Integrating macromolecular X-ray diffraction data with the graphical user interface iMosflm

• Published in: Nature protocols Vol. 12; no. 7; pp. 1310 - 1325
• Main Authors: Powell, Harold R, Battye, T Geoff G, Kontogiannis, Luke, Johnson, Owen, Leslie, Andrew G W
• Format: Journal Article
• Language: English
• Published: England Nature Publishing Group 01.07.2017
• Subjects: Accessibility; Alternating current; Computer Graphics; Computer programs; Crystallography; Data integration; Data processing; Diffraction; Feedback; Fittings; Graphical user interface; Indexing; Information dissemination; Integration; Macromolecular Substances - chemistry; Macromolecules; Protocol (computers); Real time; Robustness; Scaling; Slicing; Software; United Kingdom; User interface; X ray detectors; X-ray crystallography; X-ray diffraction; X-Ray Diffraction - methods
• ISSN: 1754-2189; 1750-2799
• DOI: 10.1038/nprot.2017.037

X-ray crystallography is the predominant source of structural information for biological macromolecules, providing fundamental insights into biological function. The availability of robust and user-friendly software to process the collected X-ray diffraction images makes the technique accessible to a wider range of scientists. iMosflm/MOSFLM (http://www.mrc-lmb.cam.ac.uk/harry/imosflm) is a software package designed to achieve this goal. The graphical user interface (GUI) version of MOSFLM (called iMosflm) is designed to guide inexperienced users through the steps of data integration, while retaining powerful features for more experienced users. Images from almost all commercially available X-ray detectors can be handled using this software. Although the program uses only 2D profile fitting, it can readily integrate data collected in the 'fine phi-slicing' mode (in which the rotation angle per image is less than the crystal mosaic spread by a factor of at least 2), which is commonly used with modern very fast readout detectors.

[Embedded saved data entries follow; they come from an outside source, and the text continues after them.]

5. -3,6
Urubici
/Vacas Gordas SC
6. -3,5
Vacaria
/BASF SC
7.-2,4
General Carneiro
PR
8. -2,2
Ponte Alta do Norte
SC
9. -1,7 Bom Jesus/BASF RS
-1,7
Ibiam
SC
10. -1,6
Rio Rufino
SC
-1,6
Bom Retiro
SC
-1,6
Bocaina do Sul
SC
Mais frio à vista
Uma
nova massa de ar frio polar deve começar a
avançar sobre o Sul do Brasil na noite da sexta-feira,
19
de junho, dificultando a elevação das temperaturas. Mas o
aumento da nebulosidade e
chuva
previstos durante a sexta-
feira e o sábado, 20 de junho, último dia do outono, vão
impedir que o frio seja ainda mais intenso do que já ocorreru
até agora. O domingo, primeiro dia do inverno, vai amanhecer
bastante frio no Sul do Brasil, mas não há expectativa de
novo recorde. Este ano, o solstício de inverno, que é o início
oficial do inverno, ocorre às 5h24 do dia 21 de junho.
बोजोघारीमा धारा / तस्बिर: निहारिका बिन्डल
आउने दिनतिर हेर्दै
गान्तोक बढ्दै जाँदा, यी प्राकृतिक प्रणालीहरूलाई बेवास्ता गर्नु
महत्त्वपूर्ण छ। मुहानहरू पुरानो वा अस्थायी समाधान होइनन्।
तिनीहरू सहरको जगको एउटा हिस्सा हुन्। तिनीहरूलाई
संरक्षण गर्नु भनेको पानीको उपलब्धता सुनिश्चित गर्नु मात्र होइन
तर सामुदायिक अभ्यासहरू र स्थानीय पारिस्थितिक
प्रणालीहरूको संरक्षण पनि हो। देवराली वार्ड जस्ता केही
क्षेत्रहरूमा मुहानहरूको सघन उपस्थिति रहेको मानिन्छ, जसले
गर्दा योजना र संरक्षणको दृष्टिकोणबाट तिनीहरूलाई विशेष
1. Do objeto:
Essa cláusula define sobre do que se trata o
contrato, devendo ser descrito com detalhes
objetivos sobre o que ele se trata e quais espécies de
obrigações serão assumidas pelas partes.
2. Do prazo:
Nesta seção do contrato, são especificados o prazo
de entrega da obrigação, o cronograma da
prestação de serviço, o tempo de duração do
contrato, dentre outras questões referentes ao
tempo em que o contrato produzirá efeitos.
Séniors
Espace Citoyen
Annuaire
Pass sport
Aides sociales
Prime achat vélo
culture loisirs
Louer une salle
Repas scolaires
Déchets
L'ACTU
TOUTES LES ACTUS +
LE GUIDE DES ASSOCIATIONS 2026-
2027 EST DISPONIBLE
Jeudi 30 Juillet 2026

The GUI provides real-time feedback on the success of the indexing step and the progress of data processing. This feedback includes the ability to monitor detector and crystal parameter refinement and to display the average spot shape in different regions of the detector. Data scaling and merging tasks can be initiated directly from the interface. Using this protocol, a data set of 360 images with ∼2,000 reflections per image can be processed in ∼4 min.